Your task is very simple. You need to check if a config tag is set to the color green. At first, you come up with the following solution:
$colorTag = 'color_green';
$actualColor = 'green';
if (strpos($colorTag, $actualColor)) {
return true;
}
The job is done and now you can reward yourself with a hot coffe. After a while you realize that your application background is not green anymore and you don’t know why. You are pretty sure that somebody messed up while administrating the app and you start asking people about what was changed since it last worked.

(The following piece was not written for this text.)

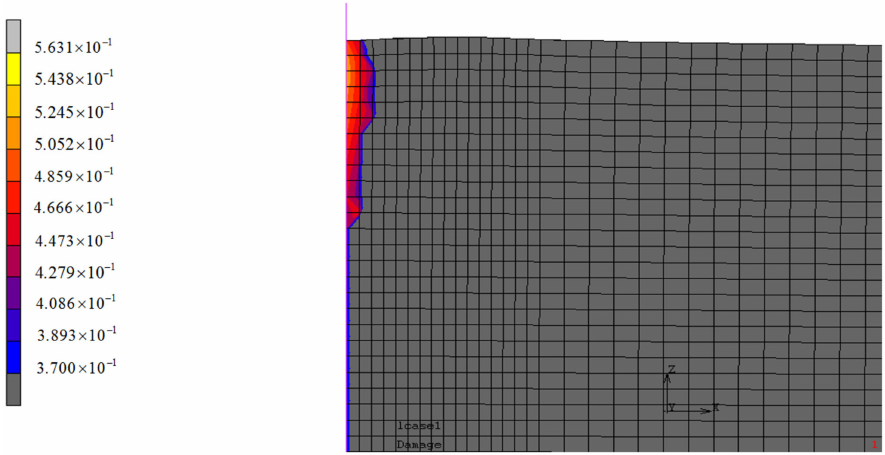
Figure 20. Cockroft–Latham indication of material failure in the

After a while you find out that color_green
was changed to green
because it doesn’t make sense to have two names with the same meaning. You are still not getting why it is not working as intended.
As we all know, strpos
returns the position of a needle in a haystack,if found, and false
if the needle is not found. The catch is that the first position is 0
, and 0 == false
.
If we write it like this, it automatically make sense:
$colorTag = 'green';
$actualColor = 'green';
$position = strpos($colorTag, $actualColor); // 0
if ($position != false) {
return true;
}
To keep away from this types of bugs you should always be explicit about what you are checking and always use strict comparisons:
if (strpos($haystack, $needle) !== false)
If you think that using ===/!==
is too much because none of your Python or Java friends are using them, then you neeed to memorize the loose comparisons table.